6) What are first steps local residents can take to get walking trails and green spaces on the local municipal agenda and compete with other uses?
This challenge will take an ongoing and dedicated effort of letters to Mayor and Council, delegation presentations to Council, support from local schools, seniors and youth, and community organizations such as service clubs, and requesting that the Municipal Plan be amended to provide for pedestrain mobility considerations and designated routes and areas, to have developers provide for walking trails as part of site development adjacent to watercourses and to connect significant community amenities, and to receive commitment through Council’s capital planning budget for a walking trail to be built.
7) Why are developers permitted to remove all natural vegetation (trees) from building lots in new subdivisions?
Trees are routinely removed because Council through its Municipal Plan and Development Regulations, and Subdivision requirements, does not have a tree retention policy in place, nor has the Municipality adpted a tree cutting bylaw. If the Municipality wants to control the extent of tree removal on development sites, they have the tools to do something, but often lack the will. Best practices in other communities identify how much natural vegetation can be managed and retained on a land development site.
8) What is the best opportunity to increase densification where there is no availability to connect to municipal water and sewer?

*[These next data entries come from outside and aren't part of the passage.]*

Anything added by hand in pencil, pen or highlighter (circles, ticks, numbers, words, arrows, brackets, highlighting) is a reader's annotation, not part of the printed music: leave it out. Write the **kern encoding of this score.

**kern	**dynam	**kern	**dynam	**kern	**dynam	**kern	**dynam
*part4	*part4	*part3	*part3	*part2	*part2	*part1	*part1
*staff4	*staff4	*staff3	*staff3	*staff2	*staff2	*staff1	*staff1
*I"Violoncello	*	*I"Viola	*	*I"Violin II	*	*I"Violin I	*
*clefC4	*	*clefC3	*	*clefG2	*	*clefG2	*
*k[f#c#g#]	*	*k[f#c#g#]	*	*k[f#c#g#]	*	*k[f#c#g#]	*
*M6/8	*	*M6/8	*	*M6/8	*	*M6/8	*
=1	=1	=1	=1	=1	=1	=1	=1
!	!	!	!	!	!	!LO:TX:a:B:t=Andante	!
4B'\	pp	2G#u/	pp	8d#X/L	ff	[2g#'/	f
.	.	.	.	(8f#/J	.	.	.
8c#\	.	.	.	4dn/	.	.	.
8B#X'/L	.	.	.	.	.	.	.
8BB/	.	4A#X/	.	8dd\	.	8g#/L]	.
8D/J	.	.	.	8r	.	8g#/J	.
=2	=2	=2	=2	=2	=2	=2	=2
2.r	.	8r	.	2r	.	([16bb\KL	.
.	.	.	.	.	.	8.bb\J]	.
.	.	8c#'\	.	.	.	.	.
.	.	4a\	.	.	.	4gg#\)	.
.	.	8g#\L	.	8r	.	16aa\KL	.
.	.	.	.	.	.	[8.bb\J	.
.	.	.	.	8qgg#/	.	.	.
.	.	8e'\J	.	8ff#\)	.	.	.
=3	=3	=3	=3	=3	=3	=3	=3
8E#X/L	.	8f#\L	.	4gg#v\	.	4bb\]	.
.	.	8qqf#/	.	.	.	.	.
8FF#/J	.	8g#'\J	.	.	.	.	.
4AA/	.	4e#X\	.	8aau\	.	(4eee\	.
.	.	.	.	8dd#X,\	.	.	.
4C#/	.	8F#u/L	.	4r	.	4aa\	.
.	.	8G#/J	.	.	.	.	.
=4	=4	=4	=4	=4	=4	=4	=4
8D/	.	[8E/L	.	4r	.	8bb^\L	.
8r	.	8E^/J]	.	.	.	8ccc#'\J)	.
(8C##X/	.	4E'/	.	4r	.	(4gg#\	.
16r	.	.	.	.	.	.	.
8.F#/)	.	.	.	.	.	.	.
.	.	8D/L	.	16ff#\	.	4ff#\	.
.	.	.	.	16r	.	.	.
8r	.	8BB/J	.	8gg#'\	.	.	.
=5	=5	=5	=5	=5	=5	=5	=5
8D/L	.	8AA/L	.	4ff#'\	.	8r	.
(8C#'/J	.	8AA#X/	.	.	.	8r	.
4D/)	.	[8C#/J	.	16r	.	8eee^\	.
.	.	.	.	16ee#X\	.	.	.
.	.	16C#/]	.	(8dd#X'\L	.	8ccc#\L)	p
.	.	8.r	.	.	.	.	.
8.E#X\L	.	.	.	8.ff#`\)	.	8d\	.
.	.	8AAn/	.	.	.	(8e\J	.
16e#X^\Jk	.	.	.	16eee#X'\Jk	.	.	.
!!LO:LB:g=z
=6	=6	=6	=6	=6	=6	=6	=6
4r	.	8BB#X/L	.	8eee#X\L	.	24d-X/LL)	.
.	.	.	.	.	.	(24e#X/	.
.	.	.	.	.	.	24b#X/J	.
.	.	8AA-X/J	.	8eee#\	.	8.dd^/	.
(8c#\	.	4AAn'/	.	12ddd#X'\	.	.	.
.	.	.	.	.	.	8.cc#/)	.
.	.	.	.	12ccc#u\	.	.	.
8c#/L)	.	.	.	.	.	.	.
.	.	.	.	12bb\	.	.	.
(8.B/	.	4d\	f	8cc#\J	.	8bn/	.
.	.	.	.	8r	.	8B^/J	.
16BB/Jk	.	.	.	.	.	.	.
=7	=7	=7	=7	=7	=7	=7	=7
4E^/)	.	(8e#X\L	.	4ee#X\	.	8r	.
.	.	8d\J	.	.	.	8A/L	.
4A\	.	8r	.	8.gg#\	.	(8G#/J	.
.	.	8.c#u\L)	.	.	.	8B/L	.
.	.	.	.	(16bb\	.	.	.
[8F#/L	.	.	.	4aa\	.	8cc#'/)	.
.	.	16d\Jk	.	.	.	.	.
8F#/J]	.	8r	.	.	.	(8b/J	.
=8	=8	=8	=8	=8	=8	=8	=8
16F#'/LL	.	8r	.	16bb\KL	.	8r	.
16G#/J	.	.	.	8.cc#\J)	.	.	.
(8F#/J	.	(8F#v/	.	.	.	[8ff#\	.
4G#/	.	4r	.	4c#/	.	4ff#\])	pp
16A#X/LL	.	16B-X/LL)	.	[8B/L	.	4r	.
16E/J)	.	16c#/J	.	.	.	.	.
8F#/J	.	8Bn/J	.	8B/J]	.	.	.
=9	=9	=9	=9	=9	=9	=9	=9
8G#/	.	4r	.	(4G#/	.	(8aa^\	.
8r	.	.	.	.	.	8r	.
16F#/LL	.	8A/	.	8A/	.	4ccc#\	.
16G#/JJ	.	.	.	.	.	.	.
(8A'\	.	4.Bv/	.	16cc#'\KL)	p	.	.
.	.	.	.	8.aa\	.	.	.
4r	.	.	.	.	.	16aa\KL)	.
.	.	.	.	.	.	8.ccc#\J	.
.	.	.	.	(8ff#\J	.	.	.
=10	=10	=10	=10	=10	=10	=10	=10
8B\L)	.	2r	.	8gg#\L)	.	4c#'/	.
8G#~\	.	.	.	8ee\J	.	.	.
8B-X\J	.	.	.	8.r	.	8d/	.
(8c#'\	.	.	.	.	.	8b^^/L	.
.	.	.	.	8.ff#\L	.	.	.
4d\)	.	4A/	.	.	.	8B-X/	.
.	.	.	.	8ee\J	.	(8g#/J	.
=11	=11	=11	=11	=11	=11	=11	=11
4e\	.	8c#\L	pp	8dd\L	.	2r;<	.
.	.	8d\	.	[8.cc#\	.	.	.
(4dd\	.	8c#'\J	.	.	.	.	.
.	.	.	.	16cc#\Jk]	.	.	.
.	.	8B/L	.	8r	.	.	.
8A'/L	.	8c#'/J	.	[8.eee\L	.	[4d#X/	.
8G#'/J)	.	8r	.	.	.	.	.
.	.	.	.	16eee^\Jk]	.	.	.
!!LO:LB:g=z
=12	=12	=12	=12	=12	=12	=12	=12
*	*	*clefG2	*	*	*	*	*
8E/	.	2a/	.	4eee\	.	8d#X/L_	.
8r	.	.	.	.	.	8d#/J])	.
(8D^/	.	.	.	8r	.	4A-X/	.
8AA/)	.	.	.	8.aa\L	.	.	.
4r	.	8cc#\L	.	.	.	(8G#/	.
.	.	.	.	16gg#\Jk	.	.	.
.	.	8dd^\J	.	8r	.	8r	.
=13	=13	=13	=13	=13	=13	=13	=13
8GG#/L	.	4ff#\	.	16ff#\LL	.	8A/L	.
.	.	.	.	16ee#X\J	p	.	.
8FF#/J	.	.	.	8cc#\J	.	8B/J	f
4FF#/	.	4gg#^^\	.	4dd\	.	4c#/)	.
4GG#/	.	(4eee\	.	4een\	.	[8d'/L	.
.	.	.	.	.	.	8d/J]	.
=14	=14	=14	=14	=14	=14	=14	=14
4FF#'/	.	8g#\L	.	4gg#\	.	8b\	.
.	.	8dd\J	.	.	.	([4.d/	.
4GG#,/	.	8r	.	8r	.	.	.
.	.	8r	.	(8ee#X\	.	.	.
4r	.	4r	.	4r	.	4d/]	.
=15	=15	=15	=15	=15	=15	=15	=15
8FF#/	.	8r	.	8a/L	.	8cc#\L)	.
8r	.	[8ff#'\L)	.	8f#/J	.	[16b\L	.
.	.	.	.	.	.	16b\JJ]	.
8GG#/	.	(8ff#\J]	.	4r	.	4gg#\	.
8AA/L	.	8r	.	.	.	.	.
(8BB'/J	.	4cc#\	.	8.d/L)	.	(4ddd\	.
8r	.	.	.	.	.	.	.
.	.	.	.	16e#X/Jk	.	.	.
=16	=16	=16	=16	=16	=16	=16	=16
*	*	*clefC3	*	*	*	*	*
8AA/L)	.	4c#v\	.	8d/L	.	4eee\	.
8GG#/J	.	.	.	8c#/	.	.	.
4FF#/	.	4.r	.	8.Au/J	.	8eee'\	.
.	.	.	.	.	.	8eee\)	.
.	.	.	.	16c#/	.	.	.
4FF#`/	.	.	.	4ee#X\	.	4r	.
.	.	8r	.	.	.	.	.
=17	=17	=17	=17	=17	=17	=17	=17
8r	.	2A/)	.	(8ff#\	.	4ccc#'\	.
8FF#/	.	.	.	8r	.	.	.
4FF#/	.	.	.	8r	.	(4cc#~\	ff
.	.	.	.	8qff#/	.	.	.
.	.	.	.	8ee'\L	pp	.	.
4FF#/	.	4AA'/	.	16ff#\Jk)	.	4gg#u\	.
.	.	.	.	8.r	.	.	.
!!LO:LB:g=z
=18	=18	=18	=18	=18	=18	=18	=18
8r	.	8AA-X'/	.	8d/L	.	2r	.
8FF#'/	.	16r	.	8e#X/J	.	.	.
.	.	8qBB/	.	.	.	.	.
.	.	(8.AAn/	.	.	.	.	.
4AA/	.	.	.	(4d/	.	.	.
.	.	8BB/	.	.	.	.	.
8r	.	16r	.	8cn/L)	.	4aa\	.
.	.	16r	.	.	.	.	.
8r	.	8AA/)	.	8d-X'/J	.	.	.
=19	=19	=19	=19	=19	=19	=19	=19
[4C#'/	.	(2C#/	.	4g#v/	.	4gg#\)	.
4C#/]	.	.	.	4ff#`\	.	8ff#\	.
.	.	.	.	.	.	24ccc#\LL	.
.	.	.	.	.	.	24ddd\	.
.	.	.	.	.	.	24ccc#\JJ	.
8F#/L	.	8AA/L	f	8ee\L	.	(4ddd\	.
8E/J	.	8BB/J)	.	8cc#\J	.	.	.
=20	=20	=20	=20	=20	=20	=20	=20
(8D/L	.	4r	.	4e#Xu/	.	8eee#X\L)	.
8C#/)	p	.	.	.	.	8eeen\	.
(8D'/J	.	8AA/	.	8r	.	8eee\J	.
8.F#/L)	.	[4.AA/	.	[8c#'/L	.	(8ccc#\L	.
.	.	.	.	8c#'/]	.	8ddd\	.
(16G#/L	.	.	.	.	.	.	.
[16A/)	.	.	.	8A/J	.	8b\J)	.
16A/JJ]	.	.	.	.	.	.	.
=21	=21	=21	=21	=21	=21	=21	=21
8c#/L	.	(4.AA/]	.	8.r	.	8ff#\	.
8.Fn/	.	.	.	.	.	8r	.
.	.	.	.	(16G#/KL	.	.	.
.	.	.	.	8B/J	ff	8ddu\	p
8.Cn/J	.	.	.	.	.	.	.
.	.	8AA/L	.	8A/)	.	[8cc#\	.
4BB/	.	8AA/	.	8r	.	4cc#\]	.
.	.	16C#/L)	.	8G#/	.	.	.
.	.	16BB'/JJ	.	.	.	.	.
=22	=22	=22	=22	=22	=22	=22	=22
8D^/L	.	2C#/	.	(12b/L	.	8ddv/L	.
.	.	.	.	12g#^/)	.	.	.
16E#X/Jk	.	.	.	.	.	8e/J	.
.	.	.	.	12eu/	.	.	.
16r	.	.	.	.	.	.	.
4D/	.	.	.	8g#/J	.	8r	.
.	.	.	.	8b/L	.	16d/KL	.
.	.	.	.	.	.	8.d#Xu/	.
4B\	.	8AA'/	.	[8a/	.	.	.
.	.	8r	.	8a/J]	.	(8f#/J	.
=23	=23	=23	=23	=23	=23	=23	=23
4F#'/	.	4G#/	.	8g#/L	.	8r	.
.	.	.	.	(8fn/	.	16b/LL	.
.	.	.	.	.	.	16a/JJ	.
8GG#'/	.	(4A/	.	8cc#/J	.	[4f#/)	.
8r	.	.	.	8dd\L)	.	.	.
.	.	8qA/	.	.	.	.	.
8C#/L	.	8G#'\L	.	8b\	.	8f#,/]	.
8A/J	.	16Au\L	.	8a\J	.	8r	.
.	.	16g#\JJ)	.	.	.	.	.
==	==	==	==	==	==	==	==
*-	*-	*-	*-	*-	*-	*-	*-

If no municipal water or sewer services are available, increasing density can only occur if the ‘carrying capacity’ of the land can handle an increased number of residential units. That is can the soil profile accept an increased load of septic effluent and will this be compatible with a continued safe drinking water supply and source. Looking at the current minimum lot size for subdivision may be also adjusted to increase density.The other potential alternative is to review the potential of a new ‘reed based – natural’ sewer system as utilized in the Towns of Appleton and Stephenville.
9) What sustainable adaptions may work in more rural communities?
Rural communities may become more sustainable is so many ways. It will firstly take the will and commitment of Council to adopt more sustainable development policies within the Municipal Plan. These may include adjusting the residential strategy to focus more on infill residential development, smaller lot sizes, developing more connective street patterns, planting street trees, promoting pedestrian mobility trails and safe bicycling routes, creating additional public spaces, pursuing more effective community signage, thinking about the effects of climate change, minimizing the extent of asphalt with new commercial developments, etc. The Town’s Building permit process may also be adjusted to require more energy efficiency systems and initaitives such as water conservation. Each community is different and presents varying sustainable challenges and opportunities.